Exercise tasks:
[1] According to the OGRDB standardized genotype table, what numbering is used for V-genes in the nt_substitutions field?
[2] Print the part of the OGRDB standardized genotype table that opens with the words containing "Skip to main" and closes with "an inferred gene)".
[3] Proceed with the OGRDB standardized genotype table from the point where it stops.

Skip to main content
. 2019 Sep 30;48(D1):D964–D970. doi: 10.1093/nar/gkz822

Table 1.

Information provided in the OGRDB standardized genotype

Field Description
sequence_id Identifier of the allele (either IMGT, or the name assigned by the submitter to an inferred gene)
sequences Overall number of sequences assigned to this allele
closest_reference For inferred alleles, the closest reference gene and allele, as inferred by the tool
closest_host For inferred alleles, the closest reference gene and allele that is in the subject's inferred genotype
nt_diff For inferred alleles, the number of nucleotides that differ between this sequence and the closest reference gene and allele
nt_diff_host For inferred alleles, the number of nucleotides that differ between this sequence and the closest reference gene and allele that is in the subject's inferred genotype
nt_substitutions For inferred alleles, comma-separated list of nucleotide substitutions (e.g. G112A) between the sequence and the closest reference gene and allele. IMGT numbering is used for V-genes, and number from start of coding sequence for D- or J- genes.
aa_diff For inferred alleles, the number of amino acids that differ between this sequence and the closest reference gene and allele
aa_substitutions For inferred alleles, the list of amino acid substitutions (e.g. A96N) between the sequence and the closest reference gene and allele. IMGT numbering is used for V-genes, and number from start of coding sequence for D- or J- genes.
unmutated_sequences The number of sequences exactly matching this unmutated sequence
assigned_unmutated_frequency The number of sequences exactly matching this allele divided by the number of sequences assigned to this allele, *100
unmutated_umis The number of molecules (identified by Unique Molecular Identifiers) exactly matching this unmutated sequence (if UMIs were used)

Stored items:
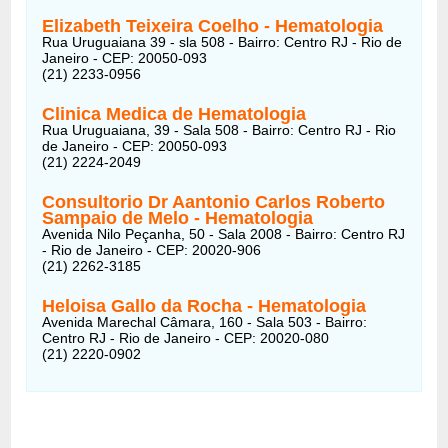
Elizabeth Teixeira Coelho - Hematologia
Rua Uruguaiana 39 - sla 508 - Bairro: Centro RJ - Rio de
Janeiro - CEP: 20050-093
(21) 2233-0956
Clinica Medica de Hematologia
Rua Uruguaiana, 39 - Sala 508 - Bairro: Centro RJ - Rio
de Janeiro - CEP: 20050-093
(21) 2224-2049
Consultorio Dr Aantonio Carlos Roberto
Sampaio de Melo
- Hematologia
Avenida Nilo Peçanha, 50 - Sala 2008 - Bairro: Centro RJ
- Rio de Janeiro - CEP: 20020-906
(21) 2262-3185
Heloisa Gallo da Rocha
- Hematologia
Avenida Marechal Câmara, 160 - Sala 503 - Bairro:
Centro RJ - Rio de Janeiro - CEP: 20020-080
(21) 2220-0902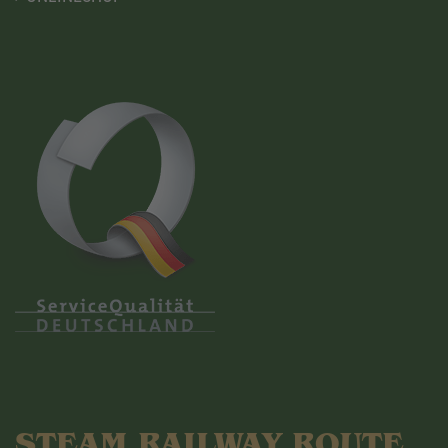
STEAM RAILWAY ROUTE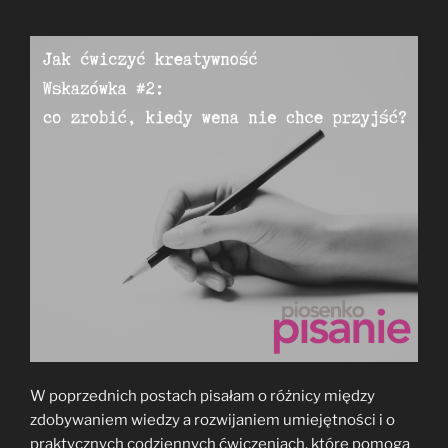
W poprzednich postach pisałam o różnicy między
zdobywaniem wiedzy a rozwijaniem umiejętności i o
praktycznych codziennych ćwiczeniach, które pomogą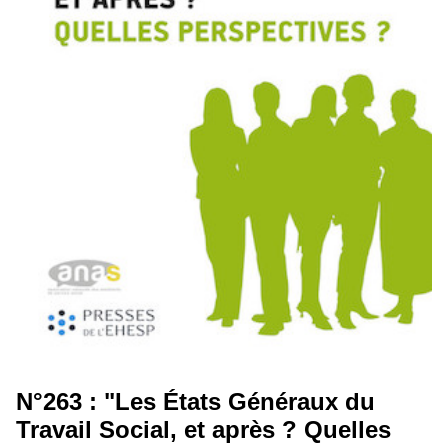
N°263 : "Les États Généraux du
Travail Social, et après ? Quelles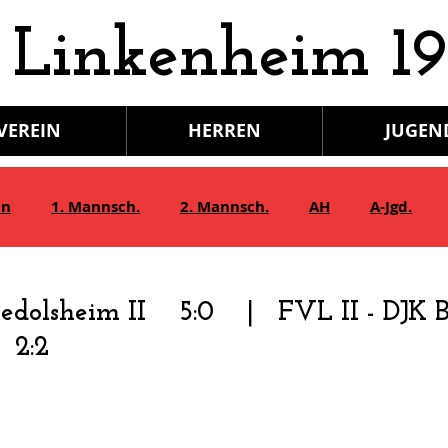
 Linkenheim 19
VEREIN
HERREN
JUGEN
in
1. Mannsch.
2. Mannsch.
AH
A-Jgd.
Bambini/G-Jgd.
Juniorinnen
Gymnastik
iedolsheim II 5:0 | FVL II - DJK
 2:2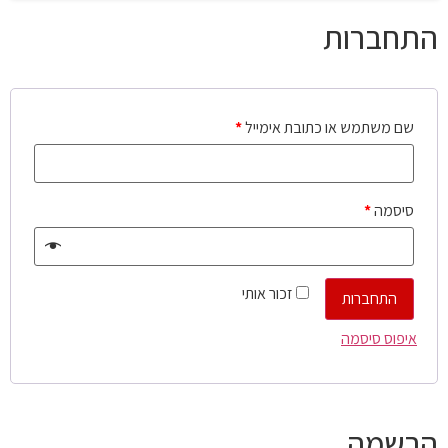
התחברות
שם משתמש או כתובת אימייל
*
סיסמה
*
זכור אותי
התחברות
איפוס סיסמה
הרשמה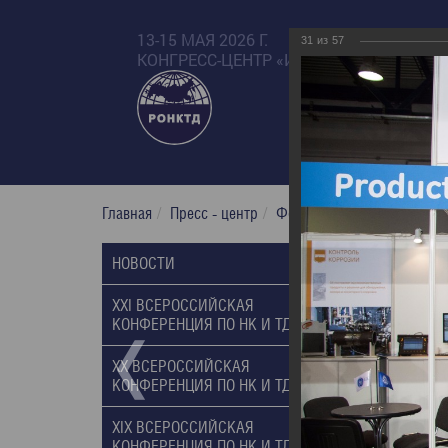
13-15 МАЯ 2026 Г.
31
из
57
КОНГРЕСС-ЦЕНТР «ИЗМАЙЛОВО БЕТА»
Главная
Пресс - центр
Фотогалерея
XX Russian
XX Russi
НОВОСТИ
10.03.2014
XXI ВСЕРОССИЙСКАЯ
КОНФЕРЕНЦИЯ ПО НК И ТД, 2017
XX ВСЕРОССИЙСКАЯ
КОНФЕРЕНЦИЯ ПО НК И ТД, 2014
XIX ВСЕРОССИЙСКАЯ
КОНФЕРЕНЦИЯ ПО НК И ТД, 2011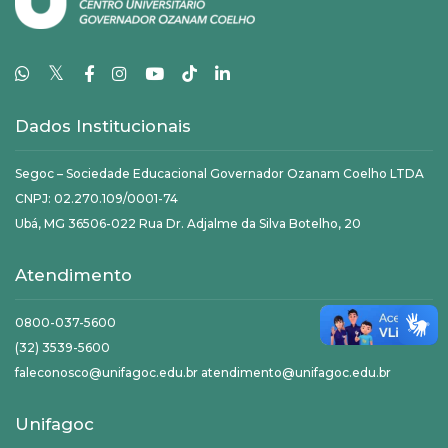
𝕏
Dados Institucionais
Segoc – Sociedade Educacional Governador Ozanam Coelho LTDA
CNPJ: 02.270.109/0001-74
Ubá, MG 36506-022 Rua Dr. Adjalme da Silva Botelho, 20
Atendimento
0800-037-5600
(32) 3539-5600
faleconosco@unifagoc.edu.br atendimento@unifagoc.edu.br
Unifagoc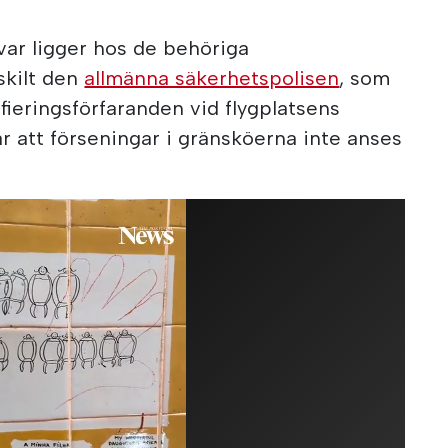
var ligger hos de behöriga
skilt den
allmänna säkerhetspolisen
, som
fieringsförfaranden vid flygplatsens
r att förseningar i gränsköerna inte anses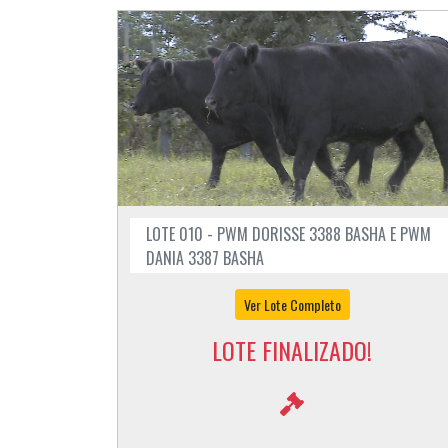
LOTE 010 - PWM DORISSE 3388 BASHA E PWM
DANIA 3387 BASHA
Ver Lote Completo
LOTE FINALIZADO!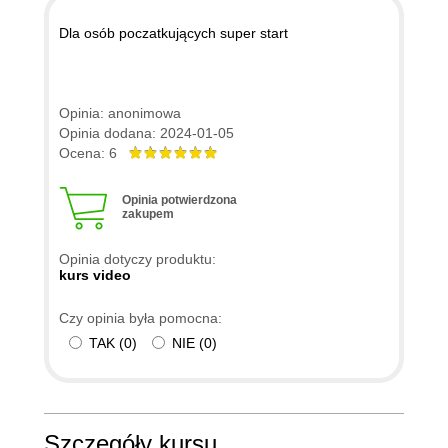
Dla osób poczatkujących super start
Opinia: anonimowa
Opinia dodana: 2024-01-05
Ocena: 6
Opinia potwierdzona
zakupem
Opinia dotyczy produktu:
kurs video
Czy opinia była pomocna:
TAK
(
0
)
NIE
(
0
)
Szczegóły kursu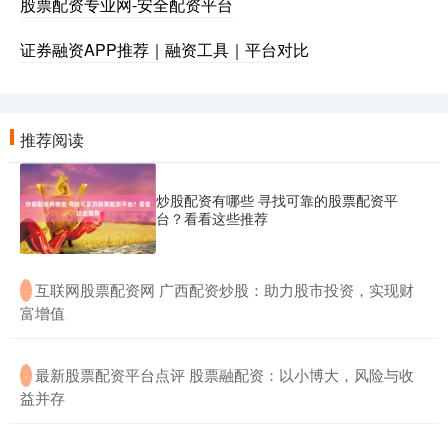
股票配资专业网-安全配资平台
证券融资APP推荐｜融资工具｜平台对比
推荐阅读
炒股配资有哪些 寻找可靠的股票配资平
台？看看这些推荐
​互联网股票配资网 广西配资炒股：助力股市投资，实现财
·
富增值
​最新股票配资平台点评 股票融配资：以小博大，风险与收
·
益并存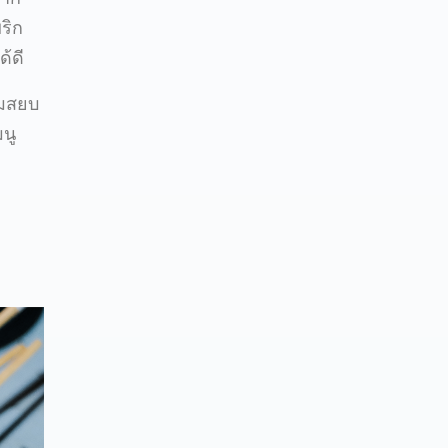
ริก
้ดี
อมสยบ
นู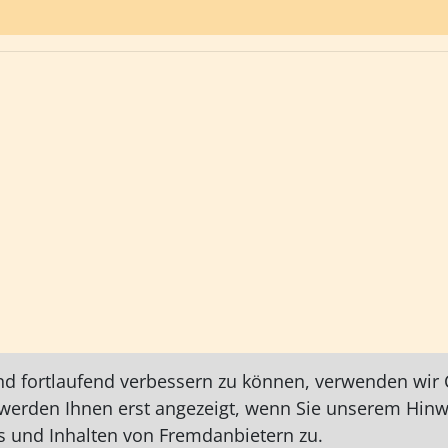
nd fortlaufend verbessern zu können, verwenden wir C
e werden Ihnen erst angezeigt, wenn Sie unserem Hin
 und Inhalten von Fremdanbietern zu.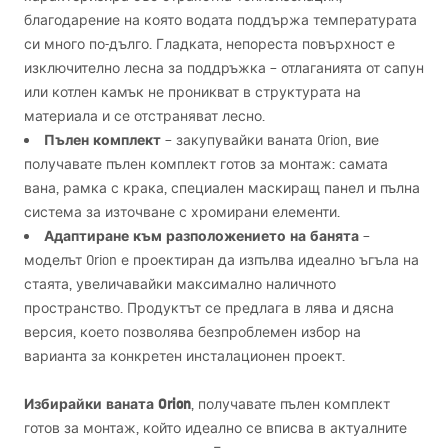
благодарение на която водата поддържа температурата
си много по-дълго. Гладката, непореста повърхност е
изключително лесна за поддръжка – отлаганията от сапун
или котлен камък не проникват в структурата на
материала и се отстраняват лесно.
Пълен комплект
– закупувайки ваната Orion, вие
получавате пълен комплект готов за монтаж: самата
вана, рамка с крака, специален маскиращ панел и пълна
система за източване с хромирани елементи.
Адаптиране към разположението на банята
–
моделът Orion е проектиран да изпълва идеално ъгъла на
стаята, увеличавайки максимално наличното
пространство. Продуктът се предлага в лява и дясна
версия, което позволява безпроблемен избор на
варианта за конкретен инсталационен проект.
Избирайки ваната Orion
, получавате пълен комплект
готов за монтаж, който идеално се вписва в актуалните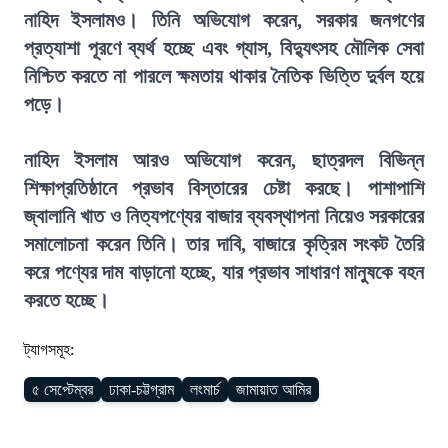
নাহিদ ইসলামও। তিনি অভিযোগ করেন, সরকার জনগণের
প্রত্যাশা পূরণে ব্যর্থ হচ্ছে এবং গ্যাস, বিদ্যুৎসহ মৌলিক সেবা
নিশ্চিত করতে না পারলে ক্ষমতায় থাকার নৈতিক ভিত্তি দুর্বল হয়ে
পড়ে।
নাহিদ ইসলাম আরও অভিযোগ করেন, ছাত্রদল বিভিন্ন
শিক্ষাপ্রতিষ্ঠানে প্রভাব বিস্তারের চেষ্টা করছে। পাশাপাশি
জ্বালানি খাত ও নিত্যপণ্যের বাজার ব্যবস্থাপনা নিয়েও সরকারের
সমালোচনা করেন তিনি। তার দাবি, বাজারে কৃত্রিম সংকট তৈরি
করে পণ্যের দাম বাড়ানো হচ্ছে, যার প্রভাব সাধারণ মানুষকে বহন
করতে হচ্ছে।
ট্যাগসমূহ:
৫ সেপ্টেম্বর
ঢাকা-চট্টগ্রাম
লংমার্চ
জামায়াত আমির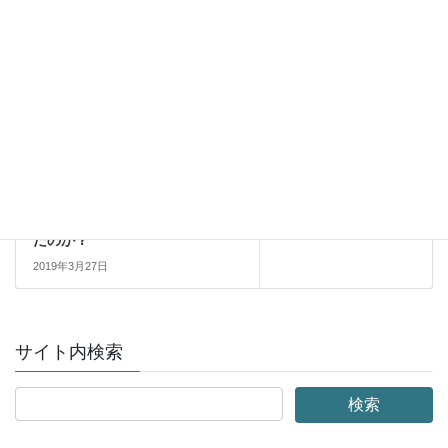
Sails Podcast
次の記事
Sails Podcast #2 メルボルン旅
行記５：子どもたちはどうだっ
たのか？
2019年3月27日
サイト内検索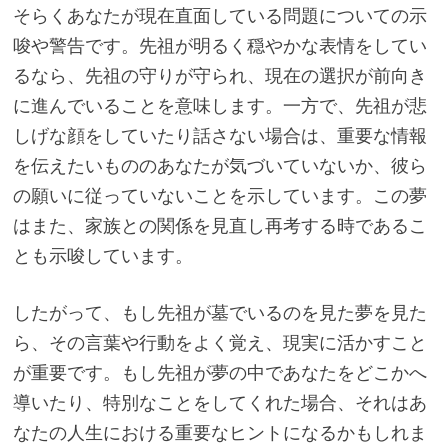
そらくあなたが現在直面している問題についての示
唆や警告です。先祖が明るく穏やかな表情をしてい
るなら、先祖の守りが守られ、現在の選択が前向き
に進んでいることを意味します。一方で、先祖が悲
しげな顔をしていたり話さない場合は、重要な情報
を伝えたいもののあなたが気づいていないか、彼ら
の願いに従っていないことを示しています。この夢
はまた、家族との関係を見直し再考する時であるこ
とも示唆しています。
したがって、もし先祖が墓でいるのを見た夢を見た
ら、その言葉や行動をよく覚え、現実に活かすこと
が重要です。もし先祖が夢の中であなたをどこかへ
導いたり、特別なことをしてくれた場合、それはあ
なたの人生における重要なヒントになるかもしれま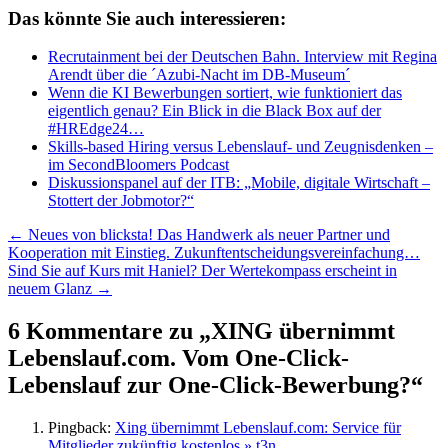
Das könnte Sie auch interessieren:
Recrutainment bei der Deutschen Bahn. Interview mit Regina
Arendt über die ´Azubi-Nacht im DB-Museum´
Wenn die KI Bewerbungen sortiert, wie funktioniert das
eigentlich genau? Ein Blick in die Black Box auf der
#HREdge24…
Skills-based Hiring versus Lebenslauf- und Zeugnisdenken –
im SecondBloomers Podcast
Diskussionspanel auf der ITB: „Mobile, digitale Wirtschaft –
Stottert der Jobmotor?“
Beitragsnavigation
←
Neues von blicksta! Das Handwerk als neuer Partner und
Kooperation mit Einstieg. Zukunftentscheidungsvereinfachung…
Sind Sie auf Kurs mit Haniel? Der Wertekompass erscheint in
neuem Glanz
→
6 Kommentare zu „
XING übernimmt
Lebenslauf.com. Vom One-Click-
Lebenslauf zur One-Click-Bewerbung?
“
Pingback:
Xing übernimmt Lebenslauf.com: Service für
Mitglieder zukünftig kostenlos » t3n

Answer list:
[1] IMGT numbering

[2]
Skip to main content
. 2019 Sep 30;48(D1):D964–D970. doi: 10.1093/nar/gkz822

Table 1.

Information provided in the OGRDB standardized genotype

Field Description
sequence_id Identifier of the allele (either IMGT, or the name assigned by the submitter to an inferred gene)

[3]
allelic_percentage The number of sequences exactly matching the sequence of this allele divided by the number of sequences exactly matching any allele of this specific gene, *100
unmutated_frequency The number of sequences exactly matching this sequence divided by the number of sequences exactly matching any allele of any gene, *100
unique_vs The number of V allele calls (i.e. unique allelic sequences) found associated with this allele
unique_ds The number of D allele calls (i.e. unique allelic sequences) found associated with this allele
unique_js The number of J allele calls (i.e. unique allelic sequences) found associated with this allele
unique_cdr3s The number of unique CDR3s found associated with this allele
unique_vs_unmutated The number of V allele calls (i.e. unique allelic sequences) associated with unmutated sequences of this allele
unique_ds_unmutated The number of D allele calls (i.e. unique allelic sequences) associated with unmutated sequences of this allele
unique_js_unmutated The number of J allele calls (i.e. unique allelic sequences) associated with unmutated sequences of this allele
unique_cdr3s_unmutated The number of unique CDR3s associated with unmutated sequences of this allele
haplotyping_gene The gene or genes from which haplotyping was inferred, where haplotyping is possible (e.g. IGHJ6)

Provision of statistics for each allele in the personalized genotype (both reference alleles and novel alleles) allows the novel inferences to be considered in the context of overall gene usage (usage frequency, exact unmutated matches, association with distinct CDR3 and so on), and also provides useful aggregate information on overall gene usage.